=== Passage shown ===

Abstract: We study Markovian models for population processes in continuous time, addressing questions concerning the behaviour of ensembles of individuals (equilibrium, quasi-equilibrium and time-dependent behaviour), and in particular what can be deduced from models for individual behaviour. It is self evident that ensemble behaviour is precisely the combined behaviour of individuals, so let me be more precise by way of three examples of populations, which will be used throughout to illustrate our major results. I will make the distinction between the two kinds of models (or processes) by referring to them simply as the "individual model" or the "ensemble model" (or process).
Population 1. Our first example is a population network, frequently called a metapopulation (see for example Gilpin and Hanski (1991)), where a fixed number n of individuals occupies geographically separated regions or patches. Patches may become empty, but can be recolonized through migration from other patches. From the point of view of the individual, it spends a period of time in a given patch and might then emigrate to another patch, spend a period there, and so forth. Assuming individuals do not affect each other's progress through the network, one could model the progress of the individual as a random walk on the patches, and thus evaluate quantities such as the probability p_{j}(t) that the individual occupies patch j at time t. Our intuition tells us that, for the ensemble, the proportion of individuals in patch j should be approximately equal to p_{j}(t). So strong is this intuition that scientists frequently model population proportions using individual-level models.
In Section 2 we give a careful examination of whether it is reasonable to approximate random proportions of individuals that share a characteristic using probabilities derived from individual-based models. We are able to make a very precise statement for a very general class of models.
Population 2. This is a variant of Population 1 where we allow death or external emigration from any patch. We will study two cases: (i) the open network, where there is external immigration to one or more patches, and (ii) the closed network, where there are n individuals to begin with, each eventually disappearing from the network through death or external emigration. As before, individuals are assumed not to affect one another's progress, but now individuals (perhaps arriving from outside the network) perform a random walk on the patches but then eventually leave. In contrast to Population 1, the total number of individuals is random. Yet, we would expect to be able to draw similar conclusions concerning ensemble proportions. Furthermore, as the population would be expected to settle down to a stable equilibrium, we might ask whether it is also reasonable to approximate the equilibrium proportion of individuals occupying patch j using the equilibrium probability that an individual is in patch j. This is certainly reasonable in the open case, but even closed metapopulations can exhibit "quasi" equilibrium behaviour over reasonable time scales before extinction occurs; see Pollett (1999).

=== Dataset records ===

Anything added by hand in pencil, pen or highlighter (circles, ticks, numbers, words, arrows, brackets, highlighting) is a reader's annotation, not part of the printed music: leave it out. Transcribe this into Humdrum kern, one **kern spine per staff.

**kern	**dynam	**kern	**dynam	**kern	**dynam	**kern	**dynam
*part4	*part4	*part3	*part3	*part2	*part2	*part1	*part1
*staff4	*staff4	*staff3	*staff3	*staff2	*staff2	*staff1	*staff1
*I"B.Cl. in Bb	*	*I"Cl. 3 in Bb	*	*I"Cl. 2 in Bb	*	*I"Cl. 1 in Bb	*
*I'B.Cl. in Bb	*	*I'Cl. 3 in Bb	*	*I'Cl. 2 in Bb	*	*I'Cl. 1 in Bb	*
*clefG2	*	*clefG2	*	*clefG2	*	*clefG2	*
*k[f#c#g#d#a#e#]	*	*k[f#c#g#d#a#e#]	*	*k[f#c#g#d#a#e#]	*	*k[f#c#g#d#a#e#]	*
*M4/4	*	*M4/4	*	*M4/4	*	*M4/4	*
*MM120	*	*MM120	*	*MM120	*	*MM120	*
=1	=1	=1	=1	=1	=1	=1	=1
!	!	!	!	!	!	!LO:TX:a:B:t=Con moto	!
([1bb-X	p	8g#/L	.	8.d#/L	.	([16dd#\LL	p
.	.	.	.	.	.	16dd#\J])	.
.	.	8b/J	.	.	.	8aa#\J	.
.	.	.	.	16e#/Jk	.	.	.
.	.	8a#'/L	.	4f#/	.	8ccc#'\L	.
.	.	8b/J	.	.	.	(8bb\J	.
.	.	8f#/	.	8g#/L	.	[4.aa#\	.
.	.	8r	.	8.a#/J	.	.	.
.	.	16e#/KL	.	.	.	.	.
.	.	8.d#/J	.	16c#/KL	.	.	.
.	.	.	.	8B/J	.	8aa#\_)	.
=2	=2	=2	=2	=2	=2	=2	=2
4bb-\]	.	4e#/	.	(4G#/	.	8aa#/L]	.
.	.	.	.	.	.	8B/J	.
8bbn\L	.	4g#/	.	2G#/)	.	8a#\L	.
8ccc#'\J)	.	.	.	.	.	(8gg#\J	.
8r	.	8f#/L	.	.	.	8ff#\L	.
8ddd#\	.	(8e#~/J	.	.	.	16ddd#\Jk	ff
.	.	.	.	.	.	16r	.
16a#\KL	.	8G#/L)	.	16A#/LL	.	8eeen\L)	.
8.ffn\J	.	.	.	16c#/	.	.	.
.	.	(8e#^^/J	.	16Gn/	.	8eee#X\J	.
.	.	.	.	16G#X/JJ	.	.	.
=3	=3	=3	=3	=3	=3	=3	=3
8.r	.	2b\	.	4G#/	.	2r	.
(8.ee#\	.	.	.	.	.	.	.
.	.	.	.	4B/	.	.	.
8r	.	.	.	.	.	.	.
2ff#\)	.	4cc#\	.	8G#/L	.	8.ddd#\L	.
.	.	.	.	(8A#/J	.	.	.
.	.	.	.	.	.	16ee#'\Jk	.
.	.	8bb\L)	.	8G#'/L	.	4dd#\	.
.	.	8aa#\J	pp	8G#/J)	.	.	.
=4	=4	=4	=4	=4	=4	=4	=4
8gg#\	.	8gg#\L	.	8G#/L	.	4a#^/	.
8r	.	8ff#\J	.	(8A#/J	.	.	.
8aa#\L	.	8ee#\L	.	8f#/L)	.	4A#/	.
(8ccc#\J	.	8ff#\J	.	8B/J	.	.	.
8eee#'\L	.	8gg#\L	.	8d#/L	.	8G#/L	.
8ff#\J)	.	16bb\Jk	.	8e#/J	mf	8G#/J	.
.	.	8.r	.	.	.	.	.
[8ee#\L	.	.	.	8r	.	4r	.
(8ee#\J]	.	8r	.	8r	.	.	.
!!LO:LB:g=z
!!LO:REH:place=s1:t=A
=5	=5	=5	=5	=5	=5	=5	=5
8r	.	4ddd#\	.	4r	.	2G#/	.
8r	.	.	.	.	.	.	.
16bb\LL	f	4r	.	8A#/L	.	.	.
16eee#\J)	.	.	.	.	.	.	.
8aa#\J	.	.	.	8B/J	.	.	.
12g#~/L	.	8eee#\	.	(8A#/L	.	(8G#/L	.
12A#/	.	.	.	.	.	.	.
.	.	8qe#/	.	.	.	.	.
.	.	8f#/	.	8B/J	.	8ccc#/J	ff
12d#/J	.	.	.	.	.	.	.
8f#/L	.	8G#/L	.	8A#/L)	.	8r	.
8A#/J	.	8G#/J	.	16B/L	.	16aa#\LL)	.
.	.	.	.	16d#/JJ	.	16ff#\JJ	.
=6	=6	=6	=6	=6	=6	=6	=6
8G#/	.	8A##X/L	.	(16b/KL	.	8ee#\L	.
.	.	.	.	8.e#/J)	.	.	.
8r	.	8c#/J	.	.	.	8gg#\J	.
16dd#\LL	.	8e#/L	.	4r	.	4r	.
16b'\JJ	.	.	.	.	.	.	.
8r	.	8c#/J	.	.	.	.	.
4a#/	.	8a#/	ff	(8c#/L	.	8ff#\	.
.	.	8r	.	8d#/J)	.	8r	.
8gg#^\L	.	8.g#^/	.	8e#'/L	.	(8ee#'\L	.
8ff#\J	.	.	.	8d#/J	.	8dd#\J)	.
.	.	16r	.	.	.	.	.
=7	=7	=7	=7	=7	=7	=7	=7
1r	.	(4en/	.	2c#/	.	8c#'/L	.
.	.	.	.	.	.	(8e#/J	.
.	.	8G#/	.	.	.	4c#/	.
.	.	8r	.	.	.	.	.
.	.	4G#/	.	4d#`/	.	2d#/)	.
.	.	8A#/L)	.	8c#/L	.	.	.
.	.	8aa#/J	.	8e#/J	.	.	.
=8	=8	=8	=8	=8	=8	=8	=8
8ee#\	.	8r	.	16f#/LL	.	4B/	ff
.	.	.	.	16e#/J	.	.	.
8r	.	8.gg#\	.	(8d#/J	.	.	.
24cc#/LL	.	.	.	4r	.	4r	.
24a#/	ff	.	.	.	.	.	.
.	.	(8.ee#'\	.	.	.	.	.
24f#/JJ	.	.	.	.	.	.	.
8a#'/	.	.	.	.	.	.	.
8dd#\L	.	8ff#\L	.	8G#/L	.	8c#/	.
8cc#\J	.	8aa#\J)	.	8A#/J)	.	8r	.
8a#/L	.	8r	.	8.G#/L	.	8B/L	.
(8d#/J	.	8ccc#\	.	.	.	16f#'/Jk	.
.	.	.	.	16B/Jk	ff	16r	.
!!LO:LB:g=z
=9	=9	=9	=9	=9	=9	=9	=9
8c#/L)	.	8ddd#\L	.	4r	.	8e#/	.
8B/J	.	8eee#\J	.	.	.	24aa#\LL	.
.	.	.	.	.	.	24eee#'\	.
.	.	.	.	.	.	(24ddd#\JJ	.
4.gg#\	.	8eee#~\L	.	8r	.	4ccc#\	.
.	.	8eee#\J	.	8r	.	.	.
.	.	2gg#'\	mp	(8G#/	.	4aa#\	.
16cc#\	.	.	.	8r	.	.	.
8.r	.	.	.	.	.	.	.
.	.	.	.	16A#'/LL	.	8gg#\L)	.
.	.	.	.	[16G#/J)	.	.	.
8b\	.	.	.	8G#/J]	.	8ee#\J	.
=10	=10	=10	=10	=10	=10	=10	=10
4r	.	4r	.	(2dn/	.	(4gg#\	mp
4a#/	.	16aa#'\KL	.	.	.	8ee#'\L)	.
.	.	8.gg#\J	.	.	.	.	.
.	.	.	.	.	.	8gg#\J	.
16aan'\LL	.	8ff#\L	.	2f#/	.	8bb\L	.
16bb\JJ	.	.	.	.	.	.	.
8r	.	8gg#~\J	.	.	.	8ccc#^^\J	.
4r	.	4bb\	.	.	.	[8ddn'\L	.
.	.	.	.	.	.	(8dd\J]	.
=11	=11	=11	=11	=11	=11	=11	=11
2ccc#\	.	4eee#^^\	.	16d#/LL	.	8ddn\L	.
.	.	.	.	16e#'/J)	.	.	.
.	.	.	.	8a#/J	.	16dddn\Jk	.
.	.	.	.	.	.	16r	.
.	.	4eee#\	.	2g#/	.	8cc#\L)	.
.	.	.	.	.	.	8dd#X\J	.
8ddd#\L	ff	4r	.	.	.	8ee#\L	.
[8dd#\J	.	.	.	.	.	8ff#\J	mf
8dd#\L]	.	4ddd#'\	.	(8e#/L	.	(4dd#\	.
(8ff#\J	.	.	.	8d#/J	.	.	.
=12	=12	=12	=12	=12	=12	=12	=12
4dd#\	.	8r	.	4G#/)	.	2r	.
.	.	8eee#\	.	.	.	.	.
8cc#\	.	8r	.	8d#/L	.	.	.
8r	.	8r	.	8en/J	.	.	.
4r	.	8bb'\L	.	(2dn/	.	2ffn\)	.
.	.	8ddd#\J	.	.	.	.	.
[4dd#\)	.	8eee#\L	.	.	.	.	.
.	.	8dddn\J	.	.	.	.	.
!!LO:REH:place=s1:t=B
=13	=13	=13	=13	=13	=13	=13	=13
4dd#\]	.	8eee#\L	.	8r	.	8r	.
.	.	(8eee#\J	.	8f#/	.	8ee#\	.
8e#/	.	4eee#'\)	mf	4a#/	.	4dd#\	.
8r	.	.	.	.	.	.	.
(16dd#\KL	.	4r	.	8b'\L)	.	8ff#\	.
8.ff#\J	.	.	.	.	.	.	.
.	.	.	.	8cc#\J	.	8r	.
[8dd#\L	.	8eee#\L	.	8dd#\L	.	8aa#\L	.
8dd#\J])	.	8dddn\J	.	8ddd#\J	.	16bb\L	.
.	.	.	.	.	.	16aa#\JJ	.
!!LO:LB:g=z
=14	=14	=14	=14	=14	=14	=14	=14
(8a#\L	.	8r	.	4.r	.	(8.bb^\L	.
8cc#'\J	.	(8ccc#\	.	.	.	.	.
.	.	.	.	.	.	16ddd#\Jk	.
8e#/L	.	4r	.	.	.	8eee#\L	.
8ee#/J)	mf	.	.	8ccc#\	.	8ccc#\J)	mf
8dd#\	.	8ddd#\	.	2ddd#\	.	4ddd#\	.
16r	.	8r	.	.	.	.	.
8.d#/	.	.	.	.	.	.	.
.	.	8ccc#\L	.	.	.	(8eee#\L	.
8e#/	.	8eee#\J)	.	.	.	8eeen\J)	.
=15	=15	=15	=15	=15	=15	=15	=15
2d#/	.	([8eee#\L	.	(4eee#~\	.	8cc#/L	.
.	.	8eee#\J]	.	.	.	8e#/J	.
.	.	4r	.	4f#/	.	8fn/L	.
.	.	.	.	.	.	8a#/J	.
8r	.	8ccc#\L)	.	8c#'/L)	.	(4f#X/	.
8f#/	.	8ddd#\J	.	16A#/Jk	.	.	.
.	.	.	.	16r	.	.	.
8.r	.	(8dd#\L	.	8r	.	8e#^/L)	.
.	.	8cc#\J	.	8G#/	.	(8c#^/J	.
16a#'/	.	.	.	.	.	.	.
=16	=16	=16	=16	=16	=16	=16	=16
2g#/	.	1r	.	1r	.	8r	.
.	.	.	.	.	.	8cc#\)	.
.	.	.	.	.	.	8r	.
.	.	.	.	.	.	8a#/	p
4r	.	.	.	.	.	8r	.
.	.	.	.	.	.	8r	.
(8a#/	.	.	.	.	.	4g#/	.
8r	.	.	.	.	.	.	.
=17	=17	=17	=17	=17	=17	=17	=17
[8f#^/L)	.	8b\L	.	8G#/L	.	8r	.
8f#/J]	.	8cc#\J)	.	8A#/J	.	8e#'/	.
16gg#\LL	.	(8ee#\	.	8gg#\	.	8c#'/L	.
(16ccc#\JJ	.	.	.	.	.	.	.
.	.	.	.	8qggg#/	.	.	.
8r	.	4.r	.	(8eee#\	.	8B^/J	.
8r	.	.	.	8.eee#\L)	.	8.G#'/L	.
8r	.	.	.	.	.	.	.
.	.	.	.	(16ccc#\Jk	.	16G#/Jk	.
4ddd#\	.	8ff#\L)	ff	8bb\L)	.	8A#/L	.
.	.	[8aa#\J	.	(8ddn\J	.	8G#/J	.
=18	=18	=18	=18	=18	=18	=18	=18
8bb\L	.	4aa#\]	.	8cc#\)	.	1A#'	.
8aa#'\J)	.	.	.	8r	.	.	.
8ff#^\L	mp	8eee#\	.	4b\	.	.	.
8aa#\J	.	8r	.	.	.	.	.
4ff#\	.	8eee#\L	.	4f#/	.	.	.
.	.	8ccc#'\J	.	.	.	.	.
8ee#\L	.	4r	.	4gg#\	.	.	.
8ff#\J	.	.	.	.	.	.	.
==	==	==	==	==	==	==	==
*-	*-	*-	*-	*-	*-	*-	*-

===

**What this task involves:** Resume the abstract on Markovian population models right after its final sentence, in the same voice.

**Result of the task:**
We examine these questions in Sections 4 and 4, evaluating stationary quasi-stationary distributions for the open and closed ensembles, respectively, and describing their relationship with the corresponding distributions for the individual model.
Population 3. Our final example is a population of organisms, each having a life time that consists of several distinct stages (for example, the butterfly life cycle comprises egg, larva, pupa and adult). Again our intuition tells us that the proportion of the population in stage s should be close to the proportion of time p_{s} that an individual spends in stage s of its life cycle. Results proved in Section 2 confirm this. The quasi-equilibrium behaviour of this population is examined in Section 4.
We begin by describing a general individual model and then construct the corresponding ensemble model. The individual model is Markovian with a specified set of transition rates Q. Since Q is arbitrary, the model is very flexible. In the ensemble model individuals are assigned to the various states, each then moving independently according to Q.
Keywords: Stochastic models; Markov chains; population processes
Acknowledgement: This worked was funded by the Australian Research Council.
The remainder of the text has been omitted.